### What the exercise asks
Would you print the data below exactly, leaving out every picture?

Document layout analysis data:
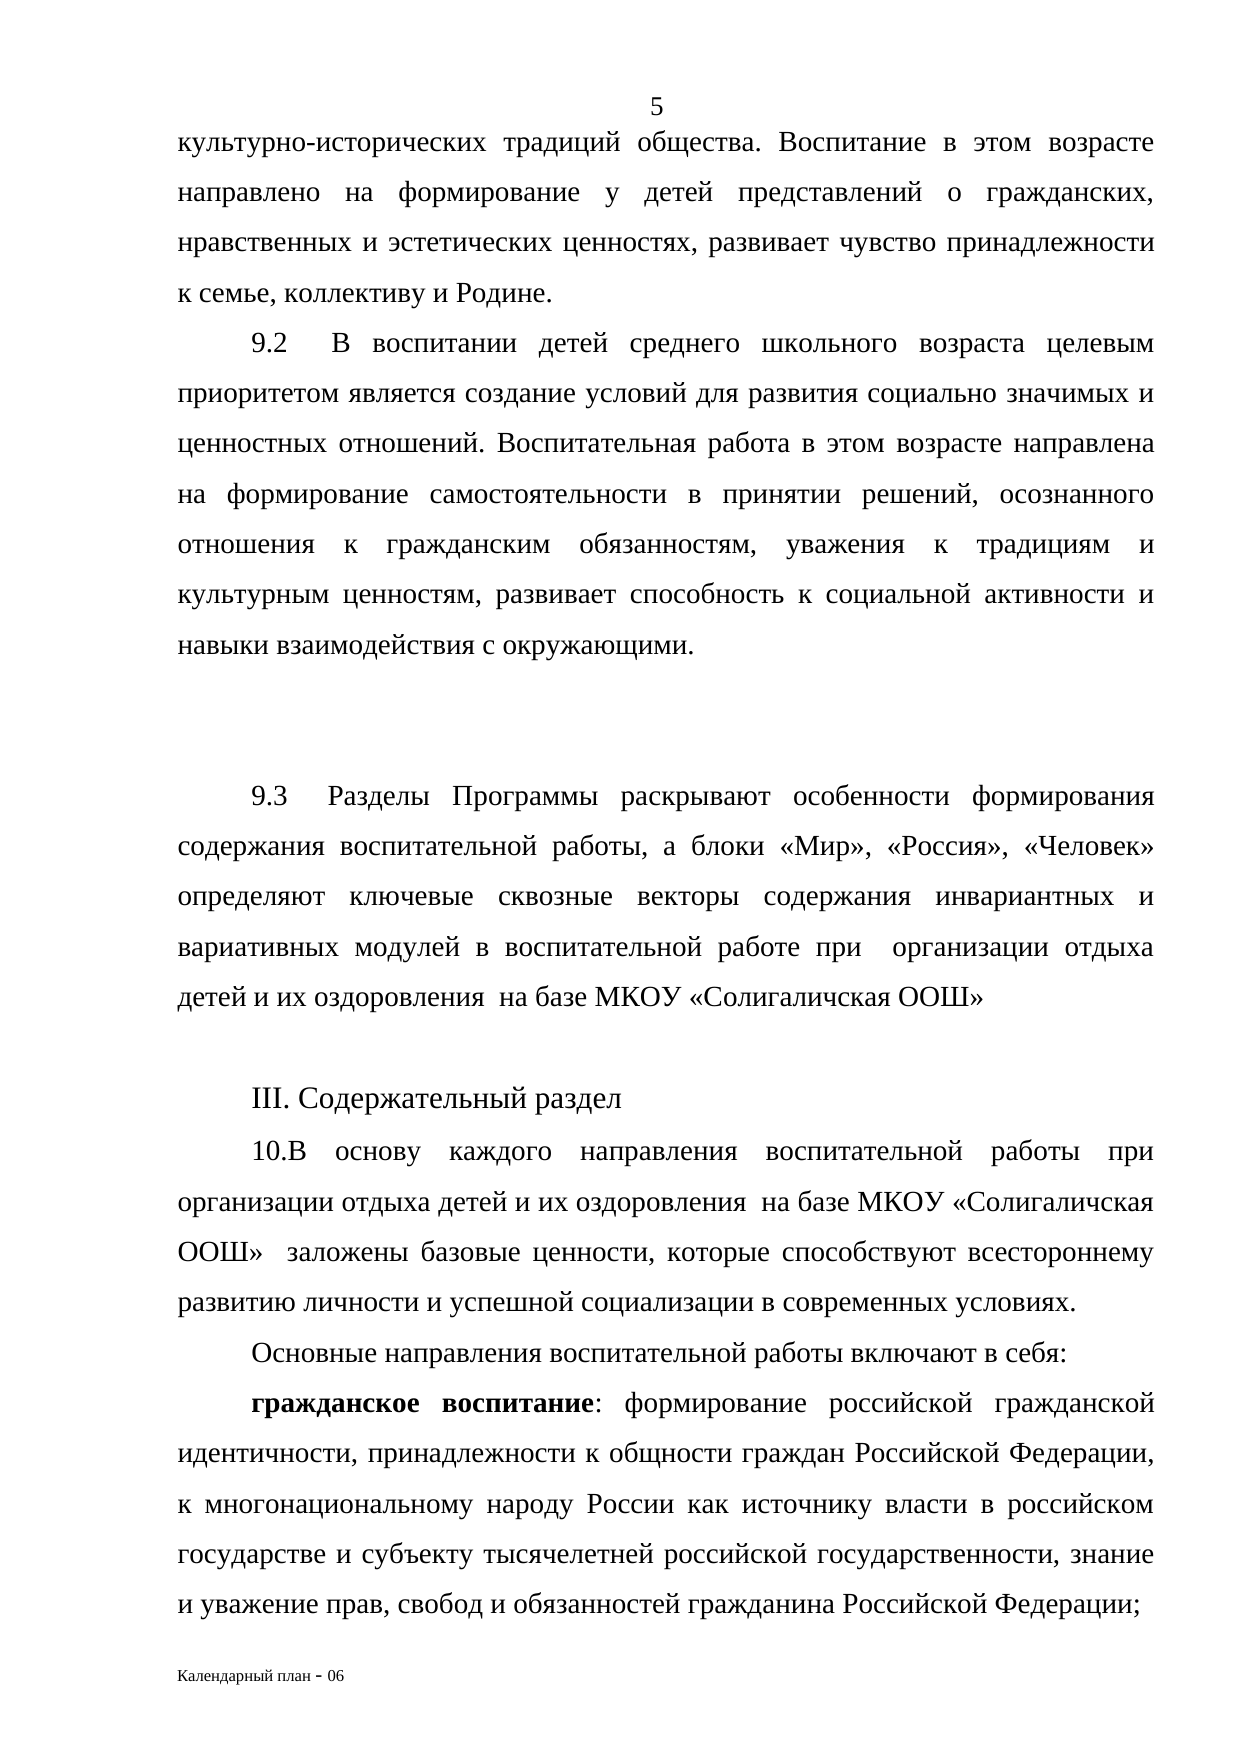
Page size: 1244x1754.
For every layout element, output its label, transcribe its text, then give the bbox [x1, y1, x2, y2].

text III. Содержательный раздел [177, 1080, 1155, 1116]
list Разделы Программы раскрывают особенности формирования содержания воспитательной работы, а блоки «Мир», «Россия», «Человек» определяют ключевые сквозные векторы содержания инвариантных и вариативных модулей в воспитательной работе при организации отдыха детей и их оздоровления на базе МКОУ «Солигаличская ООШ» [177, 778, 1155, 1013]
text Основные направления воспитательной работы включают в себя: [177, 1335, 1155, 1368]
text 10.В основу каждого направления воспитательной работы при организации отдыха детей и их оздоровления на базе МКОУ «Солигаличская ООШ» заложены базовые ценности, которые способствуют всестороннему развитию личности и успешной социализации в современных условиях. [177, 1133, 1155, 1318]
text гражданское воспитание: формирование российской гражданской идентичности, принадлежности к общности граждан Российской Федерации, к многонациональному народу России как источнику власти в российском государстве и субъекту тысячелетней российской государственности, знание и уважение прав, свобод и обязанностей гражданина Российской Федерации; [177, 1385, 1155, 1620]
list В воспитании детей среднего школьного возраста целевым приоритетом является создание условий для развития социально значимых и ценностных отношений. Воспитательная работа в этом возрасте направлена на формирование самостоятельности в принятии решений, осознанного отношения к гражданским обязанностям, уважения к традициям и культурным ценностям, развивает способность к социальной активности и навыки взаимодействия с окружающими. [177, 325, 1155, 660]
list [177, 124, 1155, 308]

### Answer to this problem
Page size: 1244x1754.
For every layout element, output its label, transcribe its text, then give the bbox [x1, y1, x2, y2].

text III. Содержательный раздел [177, 1080, 1155, 1116]
list Разделы Программы раскрывают особенности формирования содержания воспитательной работы, а блоки «Мир», «Россия», «Человек» определяют ключевые сквозные векторы содержания инвариантных и вариативных модулей в воспитательной работе при организации отдыха детей и их оздоровления на базе МКОУ «Солигаличская ООШ» [177, 778, 1155, 1013]
text Основные направления воспитательной работы включают в себя: [177, 1335, 1155, 1368]
text 10.В основу каждого направления воспитательной работы при организации отдыха детей и их оздоровления на базе МКОУ «Солигаличская ООШ» заложены базовые ценности, которые способствуют всестороннему развитию личности и успешной социализации в современных условиях. [177, 1133, 1155, 1318]
text гражданское воспитание: формирование российской гражданской идентичности, принадлежности к общности граждан Российской Федерации, к многонациональному народу России как источнику власти в российском государстве и субъекту тысячелетней российской государственности, знание и уважение прав, свобод и обязанностей гражданина Российской Федерации; [177, 1385, 1155, 1620]
list В воспитании детей среднего школьного возраста целевым приоритетом является создание условий для развития социально значимых и ценностных отношений. Воспитательная работа в этом возрасте направлена на формирование самостоятельности в принятии решений, осознанного отношения к гражданским обязанностям, уважения к традициям и культурным ценностям, развивает способность к социальной активности и навыки взаимодействия с окружающими. [177, 325, 1155, 660]
list [177, 124, 1155, 308]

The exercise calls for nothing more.